─── Brano di testo ───

IL RINASCIMENTO PARLA EBRAICO

Gian Pietro Zerbini

Un connubio capitale che ha come denominatore comune proprio Ferrara. La città estense è stata infatti uno dei centri più importanti in Italia e in Europa di quel periodo di rinascita culturale e creativa, oltre che di trasformazione, che è stato il Rinascimento. Al tempo stesso da qualche anno a questo parte, grazie al Meis, Ferrara ambisce a diventare un polo d’eccellenza della cultura ebraica in Italia e nel mondo. Per questo motivo assume una particolare correlazione il legame che si instaura con la mostra “Il Rinascimento parla ebraico” che domani verrà inaugurata al museo dell’ebraismo di Ferrara.

È un intreccio di pittura e cultura dove emerge con forza la presenza ebraica anche nelle maggiori opere artistiche dell’epoca, chiaramente ispirate ai valori e alla tradizione cristiana. Basta pensare al quadro simbolo della rassegna, la “Sacra famiglia e la famiglia del Battista” di Andrea Mantegna – che da solo vale il prezzo del biglietto – per capire come i legami con l’ebraismo siano costanti nell’iconografia cristiana, specie nel Rinascimento. La rassegna curata da Giulio Busi e Silvana Greco offre anche la possibilità di spaziare su un periodo nel quale molti ebrei hanno contribuito a sviluppare e ad elevare la cultura del tempo dopo i secoli bui del medioevo. E chissà che questa esposizione non porti nuova linfa ad un museo che tra tagli ministeriali e lotti da costruire ancora si deve assestare. Ma siamo, anche con questa mostra, sulla strada giusta.

───

* _Esercizi da svolgere_:
- 1) Rispondi a queste domande sull'articolo:
(a) Chi ha curato la rassegna?
(b) Quale quadro di Andrea Mantegna è il simbolo della rassegna?
(c) Grazie a quale istituzione Ferrara ambisce a diventare un polo d'eccellenza della cultura ebraica?
- 2) Riporta fedelmente il passo dell'articolo compreso tra "È un intreccio" e "sulla strada giusta.", estremi inclusi.
Le voci qui riportate provengono da un'altra fonte.

─── Dati da esaminare ───

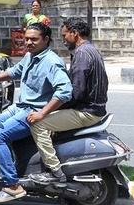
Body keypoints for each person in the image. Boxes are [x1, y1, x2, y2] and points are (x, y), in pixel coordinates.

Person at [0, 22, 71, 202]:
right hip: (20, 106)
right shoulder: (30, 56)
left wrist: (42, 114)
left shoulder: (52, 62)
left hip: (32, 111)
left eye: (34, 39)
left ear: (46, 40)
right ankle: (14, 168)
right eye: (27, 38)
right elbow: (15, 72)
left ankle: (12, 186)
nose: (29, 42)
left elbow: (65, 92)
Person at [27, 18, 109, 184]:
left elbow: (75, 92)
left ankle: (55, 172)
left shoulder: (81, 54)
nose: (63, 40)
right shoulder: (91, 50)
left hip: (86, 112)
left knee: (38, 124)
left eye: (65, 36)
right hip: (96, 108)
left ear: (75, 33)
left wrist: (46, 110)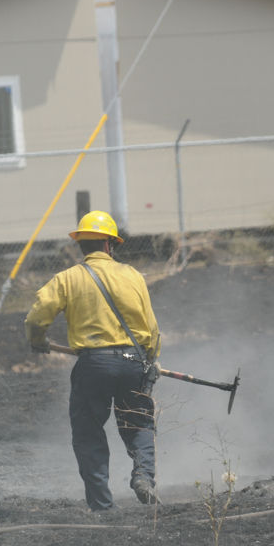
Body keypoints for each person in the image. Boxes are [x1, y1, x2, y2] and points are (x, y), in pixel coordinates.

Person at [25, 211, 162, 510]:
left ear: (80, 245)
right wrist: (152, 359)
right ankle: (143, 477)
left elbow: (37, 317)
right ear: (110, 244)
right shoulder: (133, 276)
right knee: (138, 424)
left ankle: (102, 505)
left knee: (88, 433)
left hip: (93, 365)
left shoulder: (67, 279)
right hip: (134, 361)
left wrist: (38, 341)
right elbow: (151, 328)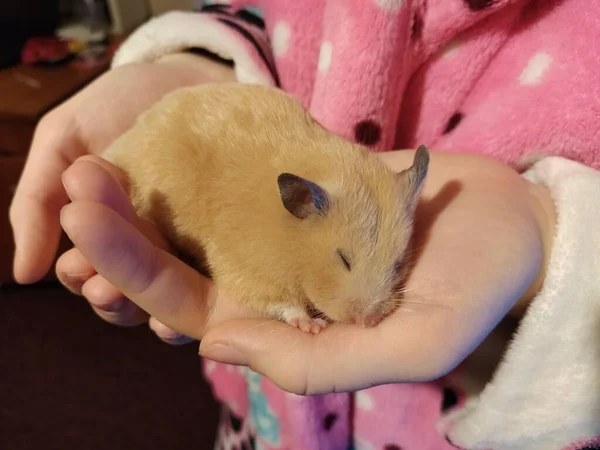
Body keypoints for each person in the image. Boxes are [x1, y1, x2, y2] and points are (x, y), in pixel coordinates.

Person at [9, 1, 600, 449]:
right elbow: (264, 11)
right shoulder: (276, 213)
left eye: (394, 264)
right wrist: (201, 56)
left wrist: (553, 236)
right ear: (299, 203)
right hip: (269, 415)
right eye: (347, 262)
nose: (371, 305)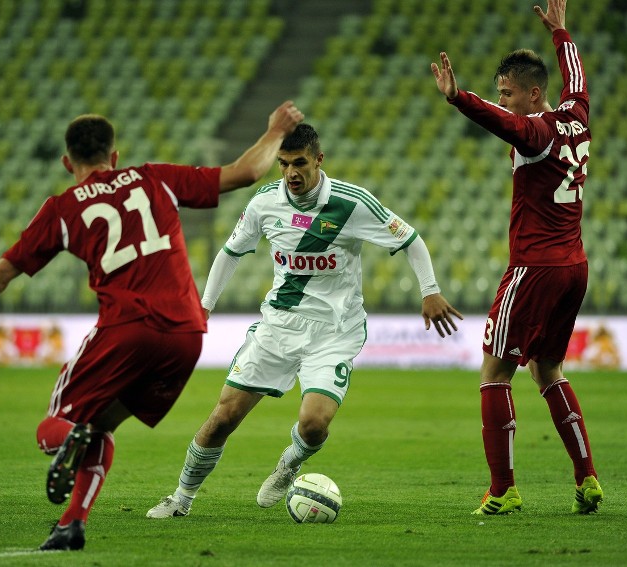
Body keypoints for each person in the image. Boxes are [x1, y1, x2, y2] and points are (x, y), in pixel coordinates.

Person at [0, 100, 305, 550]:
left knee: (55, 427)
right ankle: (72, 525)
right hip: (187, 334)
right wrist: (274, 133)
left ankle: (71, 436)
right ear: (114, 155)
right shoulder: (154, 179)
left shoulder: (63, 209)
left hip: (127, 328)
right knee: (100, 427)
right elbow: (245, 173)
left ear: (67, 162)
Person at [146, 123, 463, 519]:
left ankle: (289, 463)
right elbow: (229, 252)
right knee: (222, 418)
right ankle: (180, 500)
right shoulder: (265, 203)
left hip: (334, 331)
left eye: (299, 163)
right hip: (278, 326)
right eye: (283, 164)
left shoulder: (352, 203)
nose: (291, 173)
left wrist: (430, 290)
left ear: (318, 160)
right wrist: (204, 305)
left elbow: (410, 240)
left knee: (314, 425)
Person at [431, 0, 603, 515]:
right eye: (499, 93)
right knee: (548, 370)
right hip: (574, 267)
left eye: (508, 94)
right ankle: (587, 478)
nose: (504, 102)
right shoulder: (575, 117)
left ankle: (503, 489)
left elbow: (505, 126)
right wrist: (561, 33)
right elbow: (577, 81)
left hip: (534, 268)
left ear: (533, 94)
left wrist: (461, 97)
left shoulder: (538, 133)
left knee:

───

* _Risposte per esercizio_:
- 1)
(a) Giulio Busi e Silvana Greco.
(b) La "Sacra famiglia e la famiglia del Battista".
(c) Il Meis.

- 2)
È un intreccio di pittura e cultura dove emerge con forza la presenza ebraica anche nelle maggiori opere artistiche dell’epoca, chiaramente ispirate ai valori e alla tradizione cristiana. Basta pensare al quadro simbolo della rassegna, la “Sacra famiglia e la famiglia del Battista” di Andrea Mantegna – che da solo vale il prezzo del biglietto – per capire come i legami con l’ebraismo siano costanti nell’iconografia cristiana, specie nel Rinascimento. La rassegna curata da Giulio Busi e Silvana Greco offre anche la possibilità di spaziare su un periodo nel quale molti ebrei hanno contribuito a sviluppare e ad elevare la cultura del tempo dopo i secoli bui del medioevo. E chissà che questa esposizione non porti nuova linfa ad un museo che tra tagli ministeriali e lotti da costruire ancora si deve assestare. Ma siamo, anche con questa mostra, sulla strada giusta.